Bu oyun oynatılan bireylerden birer tanesi yazı tura atılmak suretiyle yani
tesadüfi biçimde seçilerek diğer oyuncuya göre bazı avantajlarla oyuna
katılmıştır. Mesela oyunun başında yaklaşık 2 kat daha fazla para ile
başlamışlar, fakir olarak seçilen oyuncular tek zar ile oyunda oynamaya devam
ederken zengin olarak seçilen oyuncular 2 zar atmışlar. Ve doğal olarak hileli
de olsa oyunu zengin olarak bitirmişler. Gelelim oyun süresince gözlemlenen
davranışlara. Zengin oyuncular kendi piyonlarını oyun tahtasına adeta vurarak
ilerletmişler. Masada bulunan bir kraker tabağından daha çok kraker yemişler.
Abartılı başarı tepkileri göstermişler. Fakir oyuncuya daha kaba davranmaya,
fakir oyuncunun durumuna daha az duyarlı olmaya ve sürekli olarak ne kadar iyi
oynadıklarını ifade etmeye başlamışlar.

İşin daha da ilginç bir boyutu ise oyunun başında tamamen rastgele olarak
zengin seçilen oyuncular, bunu bilmelerine ve oyunun hileli olduğunun açık
olmasına rağmen oyun bittikten 15 dakika sonra oyun hakkında konuşmaları
istendiğinde; oyunda nasıl başarılı olduklarını, farklı farklı mülkleri nasıl
aldıklarını anlatarak oyunu kazanma şekillerini anlatmışlar ve onları başarılı
hale getiren çift zar atma gibi durumlara karşı umursamaz olmuşlardır. 
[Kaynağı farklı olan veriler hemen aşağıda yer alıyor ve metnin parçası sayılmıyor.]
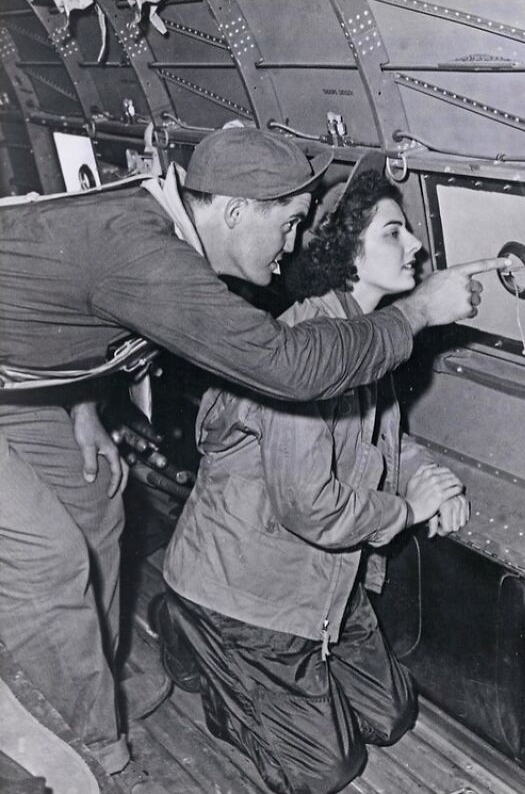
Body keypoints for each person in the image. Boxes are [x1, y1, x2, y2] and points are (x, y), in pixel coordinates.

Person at [0, 126, 507, 777]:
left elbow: (83, 316)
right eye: (289, 222)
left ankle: (97, 675)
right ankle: (86, 747)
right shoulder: (151, 254)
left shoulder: (157, 239)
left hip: (17, 378)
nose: (293, 242)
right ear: (236, 212)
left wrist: (83, 406)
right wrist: (415, 315)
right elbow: (289, 369)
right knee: (48, 558)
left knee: (95, 501)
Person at [161, 169, 474, 794]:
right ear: (346, 252)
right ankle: (202, 650)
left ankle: (249, 669)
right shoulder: (308, 345)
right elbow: (310, 506)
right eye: (394, 232)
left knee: (391, 717)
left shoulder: (364, 340)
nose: (414, 246)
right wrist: (408, 511)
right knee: (328, 769)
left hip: (321, 580)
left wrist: (428, 479)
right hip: (248, 593)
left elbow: (373, 442)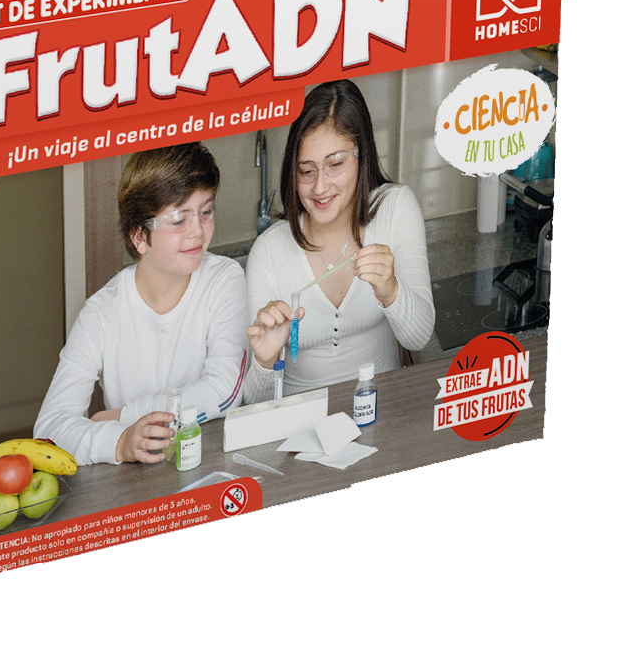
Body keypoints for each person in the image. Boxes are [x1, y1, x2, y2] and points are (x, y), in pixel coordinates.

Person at [34, 142, 248, 464]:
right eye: (179, 219)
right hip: (136, 478)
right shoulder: (101, 313)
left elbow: (225, 392)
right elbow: (50, 428)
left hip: (209, 461)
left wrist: (123, 416)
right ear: (138, 236)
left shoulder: (223, 279)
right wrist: (120, 441)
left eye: (206, 212)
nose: (198, 232)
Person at [244, 80, 435, 403]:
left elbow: (418, 339)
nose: (320, 187)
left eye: (335, 164)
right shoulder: (268, 251)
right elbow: (254, 402)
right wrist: (265, 362)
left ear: (362, 155)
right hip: (301, 423)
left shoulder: (395, 208)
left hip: (383, 411)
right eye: (306, 171)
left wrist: (391, 291)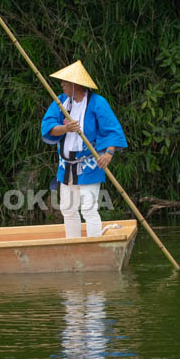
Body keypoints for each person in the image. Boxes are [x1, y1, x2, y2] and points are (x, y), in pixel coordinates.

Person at [40, 60, 127, 238]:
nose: (62, 85)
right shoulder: (61, 102)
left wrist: (109, 153)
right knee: (68, 209)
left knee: (88, 208)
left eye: (65, 82)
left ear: (75, 85)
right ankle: (74, 244)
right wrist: (65, 129)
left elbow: (112, 130)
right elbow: (48, 126)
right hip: (66, 166)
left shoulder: (97, 103)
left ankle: (95, 244)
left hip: (89, 164)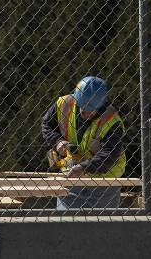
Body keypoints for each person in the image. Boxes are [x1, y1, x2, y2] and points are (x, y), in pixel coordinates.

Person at [41, 76, 126, 210]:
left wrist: (84, 168)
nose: (84, 112)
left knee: (103, 226)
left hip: (104, 181)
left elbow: (110, 154)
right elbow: (46, 124)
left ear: (101, 104)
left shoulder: (111, 120)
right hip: (71, 175)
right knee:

Başka bir deneyde laboratuvarlarına getirdikleri kişilere 10 dolar gibi bir
para vererek isterlerse bu paralarını yabancılarla paylaşabilecekleri ve bu
yabancıların bir daha karşılarına asla çıkmayacağı söylenmiş. Yıllık kazancı
25bin dolar ve altı olan katılımcılardan paralarını başka bir kişiyle
paylaşanların sayısının, yıllık kazancı 150bin dolar ve üstü olan
katılımcıların sayısına göre yüzde 44 oranında daha fazla olduğu görülmüş.

Ama benim favorim arabalar üzerinde yapılan çalışmalar. Araştırmacılar
sokağa çıkmışlar ve arabaların değerine göre insanların davranışlarını
incelemişler. Nasıl mı?

Amerika’ da yaya geçidinde yayaların geçiş üstünlüğü vardır. Yapılan
çalışmada bu kural kullanılmış. Bir yaya geçidinde karşıdan karşıya geçer gibi
yapan bir yayaya kimlerin yol verdiği kimlerin ise yol vermediği incelenmeye
çalışılmış. Günlerce yapılan denemelerde pahalı olmayan araç sürücülerinin hiç
biri yasayı çiğnemezken, pahalı araç sürülerinin yarısı yasayı çiğnemiştir. 

Daha birçok çalışma ve deney yapan ekibin bulgularına göre varlıklı bireyler
müzakerelerde yalan söylemeye, iş yerinde kasadan para çalmak gibi etik olmayan
davranışları onaylama, rüşvet almaya daha yatkınlar. Kişinin varlık seviyesi
arttıkça merhamet ve empati duygularının azaldığı ve kişisel çıkar düşüncesinin
arttığı da ortaya çıkan sonuçlar arasındadır.  Ancak burada varlıklı tüm
kişiler böyledir demek doğru değil. Paul Piff’ e ait bu çalışmanın detaylarını
kişisel web sitesinde daha detaylı olarak inceleyebilirsiniz.